4. Un quarto ambito di separatezza: è stata ricordata l’importanza del tenere aperto il rapporto tra l’essere singolo e l’essere comunità, tra l’essere solo e l’essere insieme. Perché il singolo, per essere tale, sembra che tutto il suo spazio sia quello di un dissolvimento nel comunitario, nel collettivo. Spesso la comunità, invece di essere un incontro fra diversi, di singolarità, di originalità, è un assommarsi neutro, senza questi connotati personali. Invece l’esperienza dice che tu nasci e tu muori come singolo e la comunità non ti sostituisce nella tua risposta alla vita e nella tua ricerca di una identità. Questo, trasferito nella dimensione religiosa, fa dire che il rapporto con il Tu è singolo, anche se avviene dentro un contesto comunitario.

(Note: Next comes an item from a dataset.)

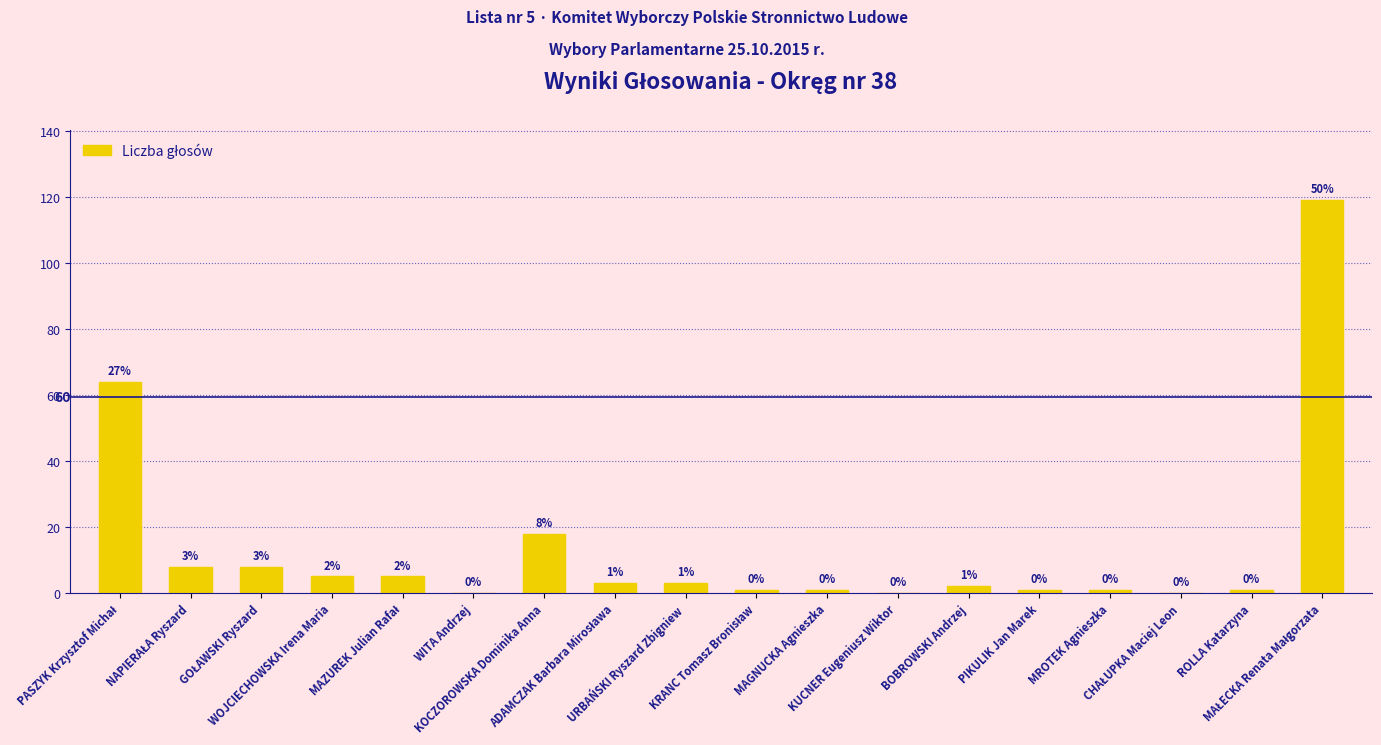

What is the greatest value displayed?

119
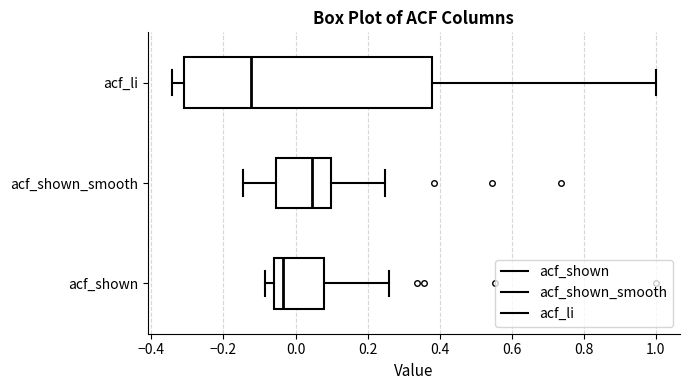

Which box has the furthest to the left median line?

acf_li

Tu ricevi la fede in e da una comunità, cioè da altri, ma a nessun altro puoi delegare la tua scelta. A tua volta tu ad altri consegni – “tradisci” – una fede che poi ancora sarà vissuta e trasmessa secondo cammini non ipotizzabili e non standardizzabili. Tu sei solo davanti alla Parola, anche se detta in una comunità.
Dunque siamo stati fortemente provocati a superare queste separatezze e io credo anche profondamente aiutati, forse (amo sempre sottolineare questo “forse”) a porre una domanda giusta, cioè: «come stare nel paradosso della vita? come continuare a fare professione di due contrari?» (come diceva Bonhoeffer), cioè: «come parlare e tacere, come vivere la propria fragilità, chiamata a tendere alla perfezione? come essere singolo e comunità?»; e, per dirla con il salmo 42, «come continuare ad abitare la Terra (cioè avere radici profonde, ancorate, piedi su questa terra) e vivere con fede?».
Questa domanda, credo, ce la poniamo tutti, avendo la consapevolezza che può stare nel paradosso chi accetta di vivere la paradossalità della vita che è ben altra cosa dalla professionalità. La professionalità tende ad escludere, a specializzare, la paradossalità invece tende a tenere aperti.
Ecco perché allora il preteoperaio si chiede, non chiede ad altri, ma a se stesso, ed interloquisce con altri, dicendo: «Ma un testimone pagato, oggi, che testimone è?». «Un prete che deve vivere di fede, per il quale la fede è il suo pane, quale fede può coltivare?».
Ed allora si ripropone per tutti un cammino aperto a nuove coniugazioni: questo andare oltre le separatezze indica inventare nuove sintesi, sapendole provvisorie: Evangelo e storia, lotta e contemplazione, etc.; …non dimenticando che siamo veramente davanti al cuore dei problemi quando diciamo che il nostro tempo è maturo per vivere forse così l’autonomia della politica e il primato della fede.